We’re not sure what exactly is a ‘large engined’ car in China. Many people have smaller cars, i.e. 1.6 or less, then the vast majority of business users must be 2.0 and higher. In a land where Humvees (CCT spotted 3 Hummers on the way to work this morning, including a H1) Navigators, and other full size SUV’s are becoming common place, perhaps the limit of ‘large engines’ will be raised to 2.5 or even 3.0l.
Reuters explains:
China’s cabinet agreed in principle to raise the consumption tax on cars with large engines to help save energy, the government said on Wednesday.
The State Council did not provide details on when or by how much it would increase the tax, but it said that such a move was needed to contribute to the country’s energy efficiency drive.
“With the acceleration of industrialisation and urbanisation, the tight energy supply is becoming one of the major obstacles hampering our economic and social development,” the cabinet said in a statement on the central government’s website (www.gov.cn).
It added that energy-efficient automobiles would be given preferential tax treatment, and said that it would look to make sure that polluting old automobiles are taken off the streets and that public transportation will be ramped up.
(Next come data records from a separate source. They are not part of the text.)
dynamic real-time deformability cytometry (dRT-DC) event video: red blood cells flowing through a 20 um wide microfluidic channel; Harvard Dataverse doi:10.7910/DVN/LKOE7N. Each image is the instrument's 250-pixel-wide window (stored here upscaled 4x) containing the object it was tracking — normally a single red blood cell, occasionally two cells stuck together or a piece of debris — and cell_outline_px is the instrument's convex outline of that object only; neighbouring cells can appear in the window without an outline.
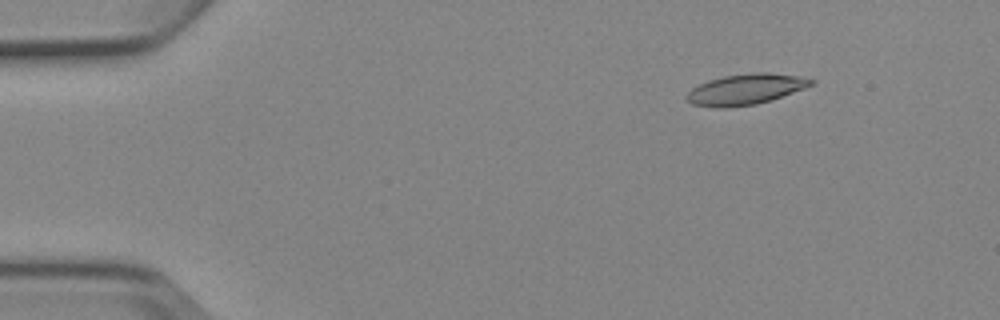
{"species": "Egyptian fruit bat (a non-hibernating species)", "species_latin": "Rousettus aegyptiacus", "temperature_condition": "cold", "stored_images_in_passage": 6, "camera_frame_rate_fps": 3000, "um_per_image_px": 0.085, "animal": {"sex": "female"}, "frame": {"image": 1, "passage_image": 2, "time_ms": 1.0, "image_size_px": [1000, 320], "cell_outline_px": [[816, 84], [772, 100], [756, 104], [728, 108], [720, 108], [692, 104], [684, 96], [692, 88], [708, 80], [724, 76], [752, 72], [768, 72], [804, 76], [816, 80]], "centroid_in_image_um": [63.44, 7.58], "position_along_channel_um": 21.6, "area_um2": 22.6}}
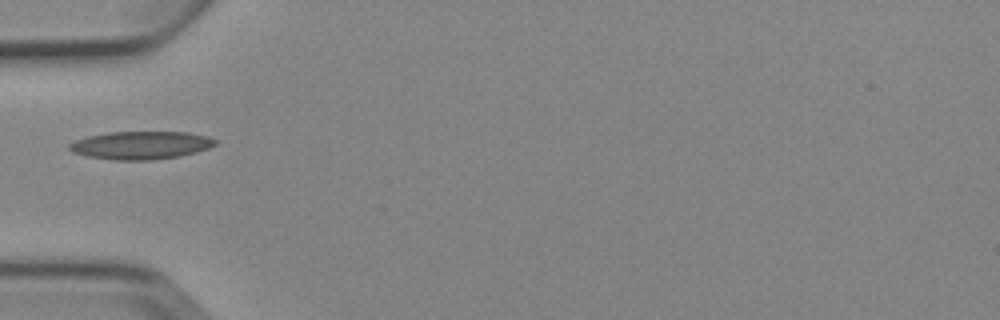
{"frame": {"image": 2, "passage_image": 5, "time_ms": 4.667, "image_size_px": [1000, 320], "cell_outline_px": [[216, 144], [208, 148], [196, 152], [180, 156], [152, 160], [112, 160], [88, 156], [72, 152], [68, 148], [68, 144], [76, 140], [88, 136], [108, 132], [188, 132], [208, 136], [216, 140]], "centroid_in_image_um": [11.97, 12.34], "position_along_channel_um": 73.0, "area_um2": 23.81}}
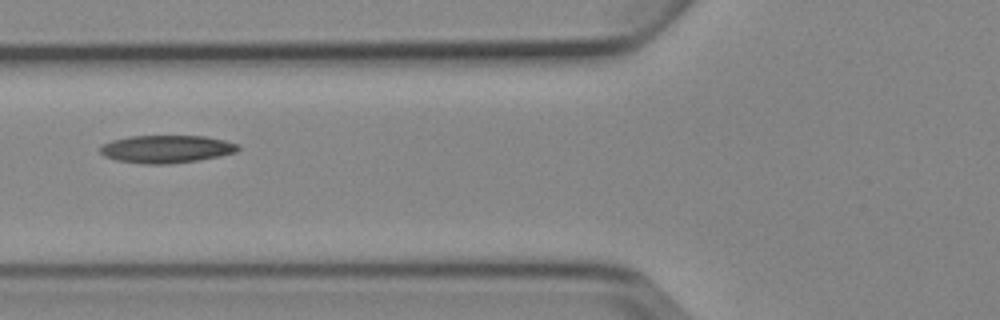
{"frame": {"image": 3, "passage_image": 6, "time_ms": 5.667, "image_size_px": [1000, 320], "cell_outline_px": [[240, 148], [236, 152], [220, 156], [200, 160], [168, 164], [144, 164], [116, 160], [104, 156], [100, 152], [100, 148], [104, 144], [112, 140], [128, 136], [204, 136], [224, 140], [240, 144]], "centroid_in_image_um": [14.17, 12.67], "position_along_channel_um": 111.6, "area_um2": 22.37}}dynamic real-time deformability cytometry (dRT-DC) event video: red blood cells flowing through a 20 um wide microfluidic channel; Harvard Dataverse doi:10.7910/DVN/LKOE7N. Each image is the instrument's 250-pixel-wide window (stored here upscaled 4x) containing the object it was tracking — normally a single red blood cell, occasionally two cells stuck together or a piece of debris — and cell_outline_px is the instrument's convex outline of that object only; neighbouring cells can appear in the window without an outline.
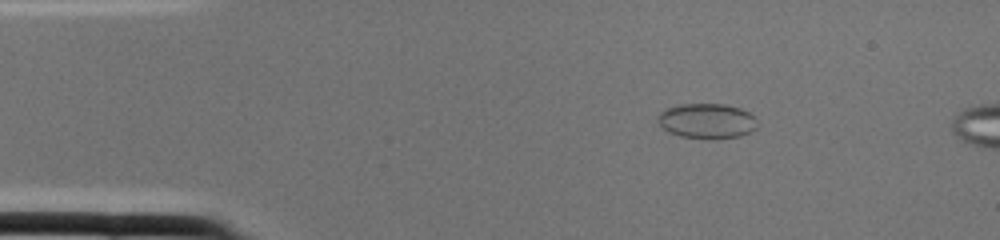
{"species": "common noctule bat (a hibernating species)", "species_latin": "Nyctalus noctula", "temperature_condition": "cold", "stored_images_in_passage": 2, "camera_frame_rate_fps": 3000, "um_per_image_px": 0.085, "animal": {"sex": "female", "body_mass_g": 22.0, "forearm_length_mm": 56.7}, "frame": {"image": 1, "passage_image": 1, "time_ms": 0.0, "image_size_px": [1000, 240], "cell_outline_px": [[756, 128], [752, 132], [740, 136], [716, 140], [712, 140], [680, 136], [668, 132], [656, 120], [656, 116], [664, 108], [680, 104], [724, 104], [740, 108], [748, 112], [756, 120]], "centroid_in_image_um": [60.06, 10.3], "position_along_channel_um": 24.9, "area_um2": 20.69}}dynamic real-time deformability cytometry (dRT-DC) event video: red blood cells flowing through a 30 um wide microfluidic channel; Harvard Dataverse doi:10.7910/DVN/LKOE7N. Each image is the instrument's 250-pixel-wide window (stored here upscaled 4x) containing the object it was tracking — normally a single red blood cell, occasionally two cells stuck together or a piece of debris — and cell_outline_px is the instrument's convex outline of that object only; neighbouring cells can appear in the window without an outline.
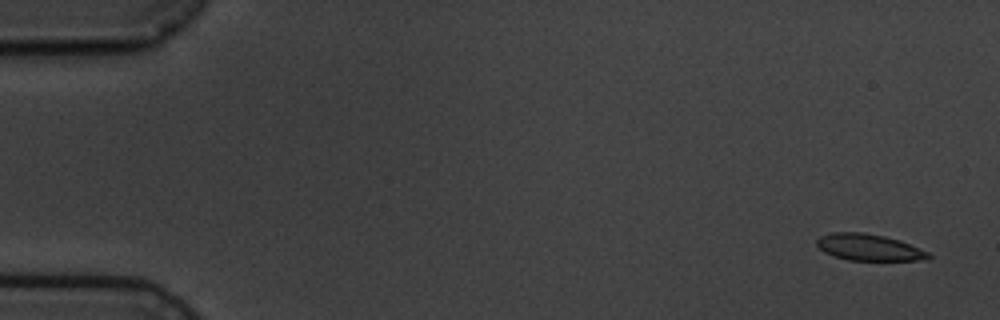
{"species": "common noctule bat (a hibernating species)", "species_latin": "Nyctalus noctula", "temperature_condition": "cold", "stored_images_in_passage": 7, "camera_frame_rate_fps": 3000, "um_per_image_px": 0.085, "animal": {"sex": "male", "body_mass_g": 19.5, "forearm_length_mm": 54.6}, "frame": {"image": 1, "passage_image": 1, "time_ms": 0.0, "image_size_px": [1000, 320], "cell_outline_px": [[932, 256], [928, 260], [848, 260], [832, 256], [824, 252], [816, 244], [816, 240], [820, 236], [832, 232], [864, 232], [884, 236], [900, 240], [928, 252]], "centroid_in_image_um": [73.84, 21.02], "position_along_channel_um": 11.2, "area_um2": 17.34}}
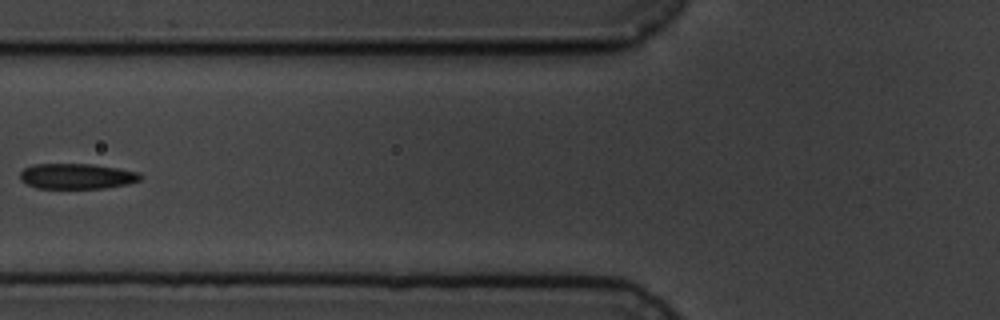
{"frame": {"image": 2, "passage_image": 6, "time_ms": 6.667, "image_size_px": [1000, 320], "cell_outline_px": [[144, 176], [140, 180], [128, 184], [104, 188], [36, 188], [20, 180], [20, 172], [24, 168], [32, 164], [92, 164], [140, 172]], "centroid_in_image_um": [6.54, 14.97], "position_along_channel_um": 119.3, "area_um2": 17.92}}
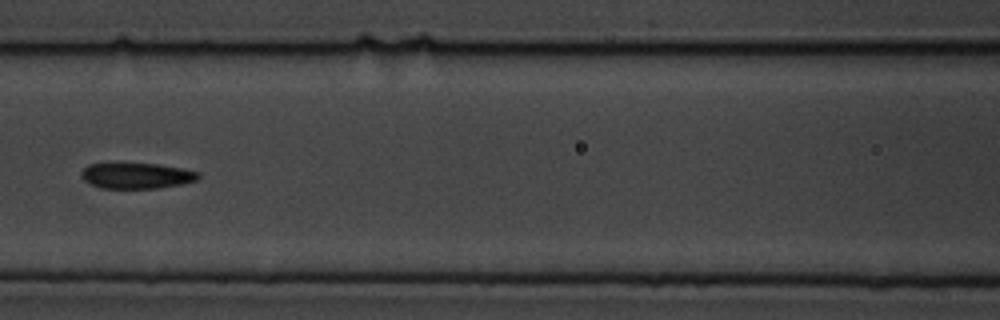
{"frame": {"image": 3, "passage_image": 7, "time_ms": 7.667, "image_size_px": [1000, 320], "cell_outline_px": [[200, 176], [196, 180], [180, 184], [156, 188], [100, 188], [84, 180], [80, 176], [80, 172], [88, 164], [156, 164], [184, 168], [200, 172]], "centroid_in_image_um": [11.61, 14.93], "position_along_channel_um": 155.0, "area_um2": 17.4}}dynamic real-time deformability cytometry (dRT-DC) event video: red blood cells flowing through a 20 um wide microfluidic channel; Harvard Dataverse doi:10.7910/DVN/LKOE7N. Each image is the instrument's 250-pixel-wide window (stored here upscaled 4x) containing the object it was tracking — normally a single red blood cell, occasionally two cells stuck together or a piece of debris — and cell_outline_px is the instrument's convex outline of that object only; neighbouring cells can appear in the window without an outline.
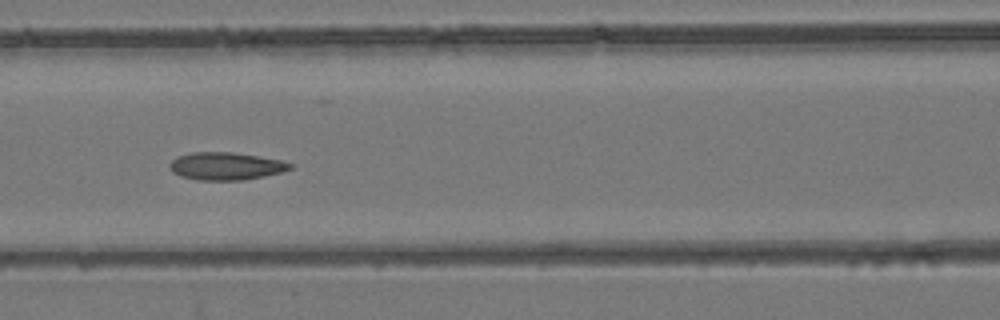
{"species": "common noctule bat (a hibernating species)", "species_latin": "Nyctalus noctula", "temperature_condition": "room temperature", "stored_images_in_passage": 11, "camera_frame_rate_fps": 3000, "um_per_image_px": 0.085, "animal": {"sex": "female", "body_mass_g": 24.6, "forearm_length_mm": 56.2}, "frame": {"image": 1, "passage_image": 9, "time_ms": 2.667, "image_size_px": [1000, 320], "cell_outline_px": [[296, 164], [292, 168], [280, 172], [244, 180], [196, 180], [180, 176], [172, 172], [168, 164], [176, 156], [192, 152], [232, 152], [280, 160]], "centroid_in_image_um": [19.16, 14.12], "position_along_channel_um": 147.4, "area_um2": 19.42}}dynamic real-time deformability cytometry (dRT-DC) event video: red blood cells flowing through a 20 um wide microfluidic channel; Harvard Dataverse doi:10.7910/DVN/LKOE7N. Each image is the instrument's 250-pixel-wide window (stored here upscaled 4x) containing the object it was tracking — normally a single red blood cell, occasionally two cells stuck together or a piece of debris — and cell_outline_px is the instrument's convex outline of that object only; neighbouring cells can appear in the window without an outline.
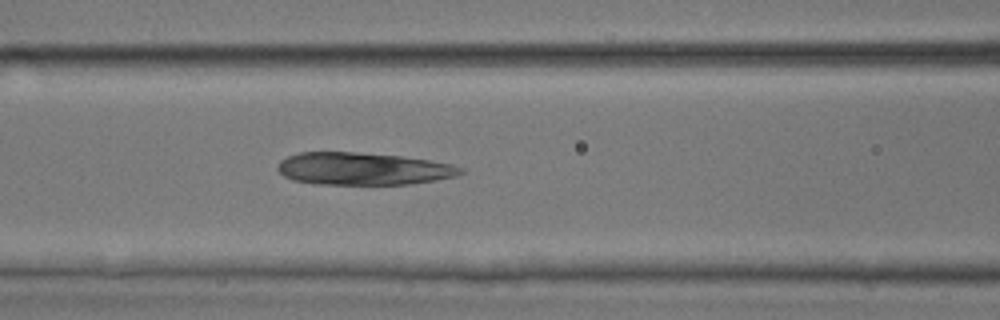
{"species": "common noctule bat (a hibernating species)", "species_latin": "Nyctalus noctula", "temperature_condition": "room temperature", "stored_images_in_passage": 46, "camera_frame_rate_fps": 3000, "um_per_image_px": 0.085, "animal": {"sex": "male", "body_mass_g": 17.9, "forearm_length_mm": 54.2}, "frame": {"image": 1, "passage_image": 19, "time_ms": 6.0, "image_size_px": [1000, 320], "cell_outline_px": [[464, 172], [456, 176], [436, 180], [412, 184], [316, 184], [292, 180], [284, 176], [276, 168], [280, 160], [288, 156], [300, 152], [356, 152], [404, 156], [452, 164], [464, 168]], "centroid_in_image_um": [30.86, 14.34], "position_along_channel_um": 135.7, "area_um2": 34.74}}
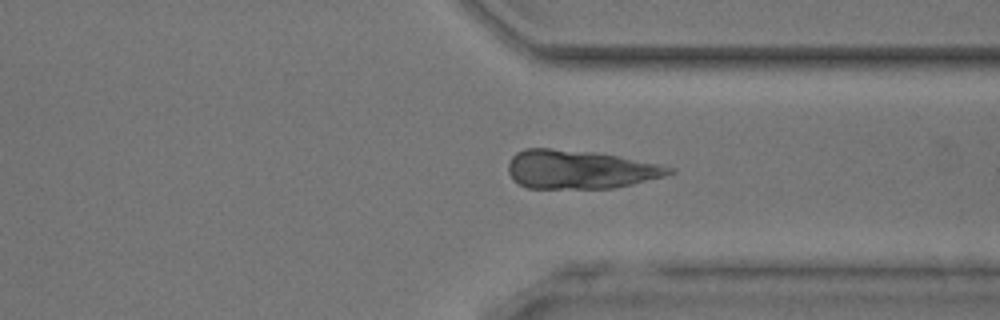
{"frame": {"image": 2, "passage_image": 34, "time_ms": 11.0, "image_size_px": [1000, 320], "cell_outline_px": [[676, 172], [664, 176], [632, 184], [612, 188], [528, 188], [512, 180], [508, 172], [508, 164], [512, 156], [516, 152], [524, 148], [552, 148], [596, 152], [676, 168]], "centroid_in_image_um": [49.24, 14.4], "position_along_channel_um": 362.2, "area_um2": 36.18}}
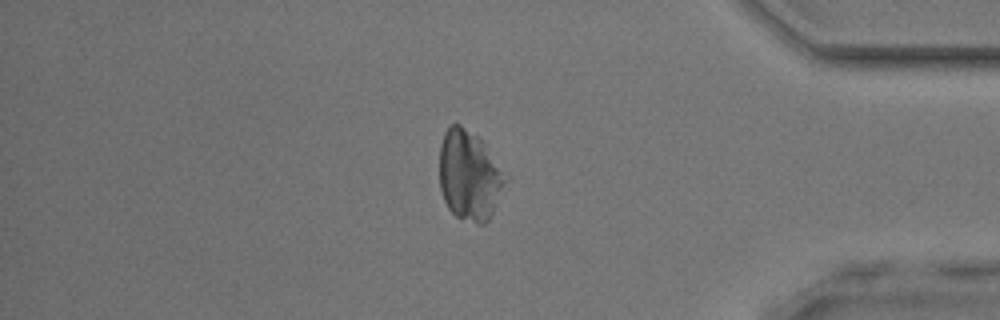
{"frame": {"image": 3, "passage_image": 38, "time_ms": 12.333, "image_size_px": [1000, 320], "cell_outline_px": [[508, 180], [488, 220], [484, 224], [480, 224], [456, 216], [448, 208], [444, 200], [440, 188], [440, 144], [444, 132], [452, 124], [460, 124], [476, 136], [484, 144]], "centroid_in_image_um": [39.87, 14.92], "position_along_channel_um": 395.3, "area_um2": 33.93}}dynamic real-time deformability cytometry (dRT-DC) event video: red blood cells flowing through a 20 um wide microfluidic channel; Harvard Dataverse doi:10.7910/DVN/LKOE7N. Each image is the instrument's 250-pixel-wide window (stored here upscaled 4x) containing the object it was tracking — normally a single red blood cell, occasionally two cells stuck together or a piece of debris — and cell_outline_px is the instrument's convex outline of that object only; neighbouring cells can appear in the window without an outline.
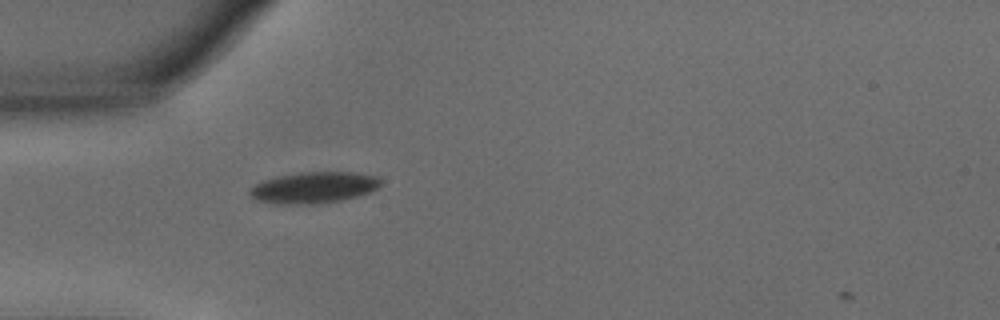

The cabinet also said efficiency should be emphasised more broadly in the power sector.
“Closing fuel-oil fired power plants must be made the main point of shutting small power plants. The level of support for economising on and replacing crude oil projects must be strengthened,” the report said.
Beijing, trying to make its economic growth greener, has set a goal of reducing energy intensity by 20 percent between 2006 and 2010.
But China heavily subsidies fuel, meaning there is little incentive for status-conscious consumers to buy efficient car models rather than gas-guzzling sedans.The cabinet also passed a draft order on energy efficiency in buildings that will encourage the use of new technologies and materials in the construction of homes and offices.
It too contained little detail and will need to be followed up with specific implementing rules.


the new consumption tax for cars with engines bigger then 3.0 L allready applies for all cars imported after juli 1st to china.
the new consumption tax for cars with more then 3.0 L but less then 4.0 rose from 15% to 18% and for cars with enginer above 4.0L the tax went up from 20% to 24% now.
does the consumption tax apply only to new car sales — or does it include used car sales as well?
the consumption tax only need to be paid on import of a car to china.
there is no tax need to be payed used cars that are allready in china.
If you import a used car from another country the consumption tax need to be payed on import.
Importing a used car from another country the consumption tax need to be payed on import.